Nicolas Sarkozy a éprouvé le besoin de nous présenter publiquement la derniere création de son gouvernement la RGPP, ou Révision Générale des Politiques Publiques, et les effets que nous pouvons en attendre sur la réduction des dépenses de l'Etat.

La réforme n'est pas vaiment nouvelle puisqu'elle avait été initiée, me semble t il, par Thierry Bretton et Jean François Copé alors aux Finances. Elle consiste à revoir en détail le fonctionnement d'un grand nombre de processus de notre administration pour en detecter les dysfonctionnements, petits ou gros, et les corriger. C'est ce qu'on appellerait dans l'industrie l'optimisation des méthodes. La différence, c'est qu'alors que dans l'industrie, c'est une activité à part entière et un soucis permanent d'amélioration de la productivité, dans l'administration il semblait que l'on n'ait rien fait de tel depuis des décennies. C'est beau de vivre dans un monde sans concurrence!

Ceci dit c'était une très bonne idée de lancer une telle étude qui a mobilisé des ressources importantes en interne( 200 auditeurs) et en externe (attention c'est vous qui payez les participants de tous ces prestigieux cabinets d'audit) et qui s'est traduit pendant 8 mois par des comités hebdomadaires sous la direction de Claude Guéant pour en entériner les résultats.

Nicolas Sarkozy vient donc de présenter les 150 décisions qu'il a prise à la suite de cet effort important et qui devait se traduire par des économies de....seulement 8 milliards d'économies de fonctionnement par an d'içi ...2011.J'avoue être un peu déçu de la modicité des économies annonçées.La montagne semble avoir accouchée d'une souris.Comme notre déficit budégtaire annuel est de 45 milliards d'euros depuis 25 ans, ce n'est pas cette RGPP qui permettra de tenir notre promesse d'équilibrer dépenses et recettes pour ...2012.

On fait pourtant allusion en parlant de la RGPP à la fameuse méthode utilisée par le gouvernement Canadien en 1996 quand il fut confronté à exactement le même problème, 20 ans de déficits récurrent de leur budget et un endettement comparable au notre à 67pct du Produit Intérieur Brut du pays qui absorbait comme en France les recettes de l'Impot sur le revenu pour en payer les intérets. Je vous invite à relire mes articles du 18 décembre 2005 et du 27 mars 2006 sur ce sujet et vous comprendrez très vite que les deux programmes n'ont abolument rien de comparable.

Il s'est agi en effet de revoir de manière critique les missions de chaque ministère,sur la base de 6 critères communs:l'intéret public du progamme considéré, l'efficacité de ce programme ou service,le fait qu'il entrait ou non dans les fonctions régaliennes de l'Etat, la capacité des contribuables à le payer, et l'existence de services privés alternatifs.L'objectif n'était pas de diminuer les dépenses d'un ou deux pour cent mais carrément de 20pct soit le montant de notre déficit annuel constant.Le résultat fut une diminution du budget canadien de 17 à 11 pct du produit intérieur brut, une diminution du nombre de fonctionnaires de 23pct et un budget excédentaire depuis 1997. Comme dans les pays nordiques....

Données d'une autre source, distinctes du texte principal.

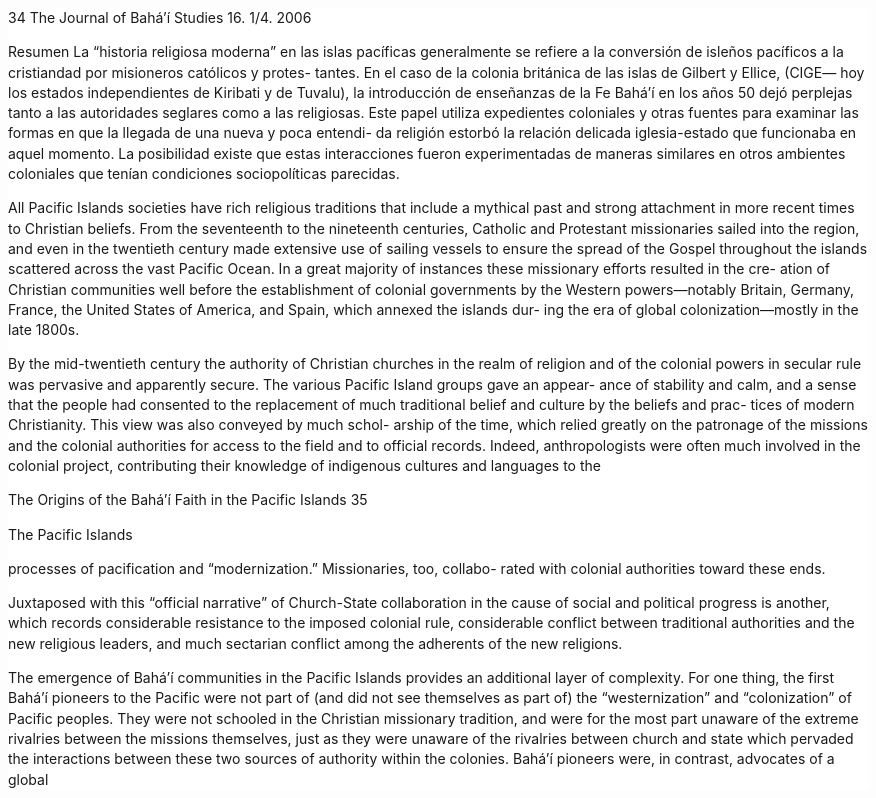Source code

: 34             The Journal of Bahá’í Studies 16. 1/4. 2006

Resumen
La “historia religiosa moderna” en las islas pacíficas generalmente se refiere a la
conversión de isleños pacíficos a la cristiandad por misioneros católicos y protes-
tantes. En el caso de la colonia británica de las islas de Gilbert y Ellice, (CIGE—
hoy los estados independientes de Kiribati y de Tuvalu), la introducción de
enseñanzas de la Fe Bahá’í en los años 50 dejó perplejas tanto a las autoridades
seglares como a las religiosas. Este papel utiliza expedientes coloniales y otras
fuentes para examinar las formas en que la llegada de una nueva y poca entendi-
da religión estorbó la relación delicada iglesia-estado que funcionaba en aquel
momento. La posibilidad existe que estas interacciones fueron experimentadas de
maneras similares en otros ambientes coloniales que tenían condiciones
sociopolíticas parecidas.

All Pacific Islands societies have rich religious traditions that include a
mythical past and strong attachment in more recent times to Christian
beliefs. From the seventeenth to the nineteenth centuries, Catholic and
Protestant missionaries sailed into the region, and even in the twentieth
century made extensive use of sailing vessels to ensure the spread of the
Gospel throughout the islands scattered across the vast Pacific Ocean. In
a great majority of instances these missionary efforts resulted in the cre-
ation of Christian communities well before the establishment of colonial
governments by the Western powers—notably Britain, Germany, France,
the United States of America, and Spain, which annexed the islands dur-
ing the era of global colonization—mostly in the late 1800s.

By the mid-twentieth century the authority of Christian churches in the
realm of religion and of the colonial powers in secular rule was pervasive
and apparently secure. The various Pacific Island groups gave an appear-
ance of stability and calm, and a sense that the people had consented to the
replacement of much traditional belief and culture by the beliefs and prac-
tices of modern Christianity. This view was also conveyed by much schol-
arship of the time, which relied greatly on the patronage of the missions
and the colonial authorities for access to the field and to official records.
Indeed, anthropologists were often much involved in the colonial project,
contributing their knowledge of indigenous cultures and languages to the

The Origins of the Bahá’í Faith in the Pacific Islands         35

The Pacific Islands

processes of pacification and “modernization.” Missionaries, too, collabo-
rated with colonial authorities toward these ends.

Juxtaposed with this “official narrative” of Church-State collaboration
in the cause of social and political progress is another, which records
considerable resistance to the imposed colonial rule, considerable conflict
between traditional authorities and the new religious leaders, and much
sectarian conflict among the adherents of the new religions.

The emergence of Bahá’í communities in the Pacific Islands provides
an additional layer of complexity. For one thing, the first Bahá’í pioneers
to the Pacific were not part of (and did not see themselves as part of) the
“westernization” and “colonization” of Pacific peoples. They were not
schooled in the Christian missionary tradition, and were for the most
part unaware of the extreme rivalries between the missions themselves,
just as they were unaware of the rivalries between church and state which
pervaded the interactions between these two sources of authority within
the colonies. Bahá’í pioneers were, in contrast, advocates of a global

A titre personnel les ministres canadiens durent faire un effort significatif sur leur niveau de vie officiel et le premier Ministre fut même surnommé le Premier Ministre Chevrolet du nom de la marque de sa voiture officielle. Chez nous, Nicolas Sarkozy vient de se faire construire une Renault Vel Satis spéciale équipée de tous les moyens audovisuels modernes et Madame Rachida Dati porte, ma foi, de très joli robes de couturier.

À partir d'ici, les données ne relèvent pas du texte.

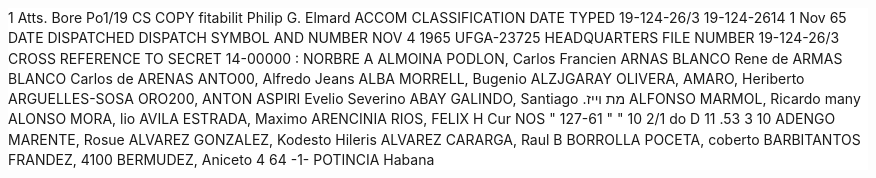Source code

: 1 Atts.
Bore
Po1/19
CS COPY
fitabilit
Philip G. Elmard
ACCOM
CLASSIFICATION
DATE TYPED
19-124-26/3
19-124-2614
1 Nov 65
DATE DISPATCHED
DISPATCH SYMBOL AND NUMBER
NOV 4 1965
UFGA-23725
HEADQUARTERS FILE NUMBER
19-124-26/3
CROSS REFERENCE TO
SECRET
14-00000
:
NORBRE
A
ALMOINA PODLON, Carlos Francien
ARNAS BLANCO Rene de
ARMAS BLANCO Carlos de
ARENAS ANTO00, Alfredo Jeans
ALBA MORRELL, Bugenio
ALZJGARAY OLIVERA,
AMARO, Heriberto
ARGUELLES-SOSA ORO200,
ANTON ASPIRI Evelio Severino
ABAY GALINDO, Santiago .מת וייז
ALFONSO MARMOL, Ricardo many
ALONSO MORA, lio
AVILA ESTRADA, Maximo
ARENCINIA RIOS, FELIX
H
Cur
NOS
"
127-61
"
"
10
2/1
do
D
11 .53
3
10
ADENGO MARENTE, Rosue
ALVAREZ GONZALEZ, Kodesto Hileris
ALVAREZ CARARGA, Raul
B
BORROLLA POCETA, coberto
BARBITANTOS FRANDEZ, 4100
BERMUDEZ, Aniceto
4
64
-1-
POTINCIA
Habana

Les Français viennent de le confirmer dans un sondage récent. Ils veulent des diminutions importantes de dépenses publiques. Seront ils entendu?

Je suis persuadé que, vu l'ampleur du problème, nous n'échapperons pas à une revue critique des missions que s'arroge l'Etat. Monsieur Sarkozy a cru qu'il suffirait de décréter une croissance en hausse de 1pct supplémentaire pour que la gigantesque machine des élus et de leurs administrations puisse continuer à vivre sur le même pied qu'auparavant. Quelle faute de jugement!  C'est au contraire en rendant l'Etat compétitif et peu couteux que l'on améliorera la compétitivité de nos entreprises et de nos produits et que le machine économique repartira. Mais ne nous leurrons pas, il y en a bien pour 5 ans d'efforts et pas au rythme d'un RGPP étalé sur 3/4 ans!